EXERCISE. Reproduce the listing below word for word, starting at the line that contains "scientific name: Jasminum multiflorum" and ending at its final line.

★ ★ ★ ★

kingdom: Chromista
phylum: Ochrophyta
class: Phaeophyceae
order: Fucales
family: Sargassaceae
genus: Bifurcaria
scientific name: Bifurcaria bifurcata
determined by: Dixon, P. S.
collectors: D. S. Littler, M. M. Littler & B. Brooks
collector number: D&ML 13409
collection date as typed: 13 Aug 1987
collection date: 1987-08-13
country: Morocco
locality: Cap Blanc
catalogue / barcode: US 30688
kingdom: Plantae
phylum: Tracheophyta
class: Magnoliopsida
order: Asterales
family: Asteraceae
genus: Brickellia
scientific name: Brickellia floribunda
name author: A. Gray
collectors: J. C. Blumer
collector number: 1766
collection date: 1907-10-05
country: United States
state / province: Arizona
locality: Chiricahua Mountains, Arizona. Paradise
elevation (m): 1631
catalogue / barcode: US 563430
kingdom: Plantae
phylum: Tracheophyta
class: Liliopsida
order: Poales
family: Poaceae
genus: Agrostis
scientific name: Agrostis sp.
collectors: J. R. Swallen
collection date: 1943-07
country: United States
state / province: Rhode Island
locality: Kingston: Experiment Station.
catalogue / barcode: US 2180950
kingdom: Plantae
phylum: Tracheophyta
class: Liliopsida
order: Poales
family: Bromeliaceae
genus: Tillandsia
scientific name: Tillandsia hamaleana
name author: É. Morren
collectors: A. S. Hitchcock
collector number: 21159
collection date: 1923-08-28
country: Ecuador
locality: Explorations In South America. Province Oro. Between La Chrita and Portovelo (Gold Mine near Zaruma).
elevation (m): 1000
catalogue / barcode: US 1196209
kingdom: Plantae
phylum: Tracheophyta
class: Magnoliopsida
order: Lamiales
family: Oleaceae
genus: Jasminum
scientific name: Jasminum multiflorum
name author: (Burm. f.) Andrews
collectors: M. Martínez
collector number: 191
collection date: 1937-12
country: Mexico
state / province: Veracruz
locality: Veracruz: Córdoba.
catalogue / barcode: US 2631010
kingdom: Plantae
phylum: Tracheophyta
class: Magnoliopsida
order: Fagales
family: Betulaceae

★ ★ ★ ★

FULL OUTPUT.
scientific name: Jasminum multiflorum
name author: (Burm. f.) Andrews
collectors: M. Martínez
collector number: 191
collection date: 1937-12
country: Mexico
state / province: Veracruz
locality: Veracruz: Córdoba.
catalogue / barcode: US 2631010
kingdom: Plantae
phylum: Tracheophyta
class: Magnoliopsida
order: Fagales
family: Betulaceae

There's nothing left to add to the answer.